The Redbirds were the Valley's marquee team back then. That honor has shifted to Southern Illinois, which has won the past four league championships and played in the NCAA tournament each season, and Creighton, which has played in the tournament six of the past seven years.
Both teams have won 17 games this season, giving the Bluejays 159 victories since the start of the 1999-2000 season and the Salukis 157 in the same span. Creighton ranks tied for 15th with Utah State in wins over the past seven seasons while Southern Illinois is tied with Maryland for 17th place.
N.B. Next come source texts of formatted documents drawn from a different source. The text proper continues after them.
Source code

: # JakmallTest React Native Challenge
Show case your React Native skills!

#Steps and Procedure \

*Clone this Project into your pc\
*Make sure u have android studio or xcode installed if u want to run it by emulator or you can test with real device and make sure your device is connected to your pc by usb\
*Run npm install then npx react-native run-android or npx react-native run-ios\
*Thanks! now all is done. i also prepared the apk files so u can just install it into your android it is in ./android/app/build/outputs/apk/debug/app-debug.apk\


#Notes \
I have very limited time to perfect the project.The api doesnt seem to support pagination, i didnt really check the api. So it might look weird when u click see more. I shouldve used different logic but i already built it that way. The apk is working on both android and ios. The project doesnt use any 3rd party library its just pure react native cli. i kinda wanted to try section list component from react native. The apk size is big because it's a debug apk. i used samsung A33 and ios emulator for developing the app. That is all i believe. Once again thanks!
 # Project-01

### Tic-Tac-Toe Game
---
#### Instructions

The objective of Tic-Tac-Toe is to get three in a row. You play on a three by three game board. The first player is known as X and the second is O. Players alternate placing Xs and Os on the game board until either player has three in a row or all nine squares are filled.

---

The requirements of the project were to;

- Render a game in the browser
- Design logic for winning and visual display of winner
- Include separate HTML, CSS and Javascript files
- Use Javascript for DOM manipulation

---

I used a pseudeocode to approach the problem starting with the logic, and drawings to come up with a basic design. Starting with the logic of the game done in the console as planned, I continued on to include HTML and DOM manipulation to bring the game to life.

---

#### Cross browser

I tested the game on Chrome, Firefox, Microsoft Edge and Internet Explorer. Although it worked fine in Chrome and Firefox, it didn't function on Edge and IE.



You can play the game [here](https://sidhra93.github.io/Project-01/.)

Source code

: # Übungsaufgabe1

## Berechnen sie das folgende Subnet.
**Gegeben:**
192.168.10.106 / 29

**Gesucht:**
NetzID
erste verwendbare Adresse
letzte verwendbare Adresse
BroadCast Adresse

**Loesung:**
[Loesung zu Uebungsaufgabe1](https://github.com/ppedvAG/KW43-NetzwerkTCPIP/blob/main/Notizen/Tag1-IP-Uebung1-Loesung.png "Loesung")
The Salukis have achieved that level of success, Creighton coach Dana Altman said, with a straight-forward approach.
"Offensively, they don't do a lot of things but the things they do, they do well," Altman said. "Defensively, they do one thing - they guard you and they trap you. That's it. There's not much full-court pressing but they don't try to trick you offensively or defensively.
"They just try to become the aggressor and beat you up a little bit. You have to be ready for that."
The Bluejays haven't been able to counter-punch with enough effectiveness to outpoint the Salukis in the last five meetings. If the Bluejays can't Saturday, they'll risk losing their share of the Valley lead as they enter the game tied with Northern Iowa at 11-3.
SIU and Wichita State are a game back at 10-4. Three league games remain after Saturday, with Creighton's stretch run consisting of a Tuesday game at Wichita State, a Feb. 22 home game against now-healthy Indiana State and a Feb. 25 trip to Missouri State.
"There are a couple of different ways to look at the league race," Altman said. "To be real honest, a couple of the schools have easier schedules than we do. We have two very difficult road games and two very difficult home games. We have the toughest stretch, and we're going to have to play awfully well in that stretch."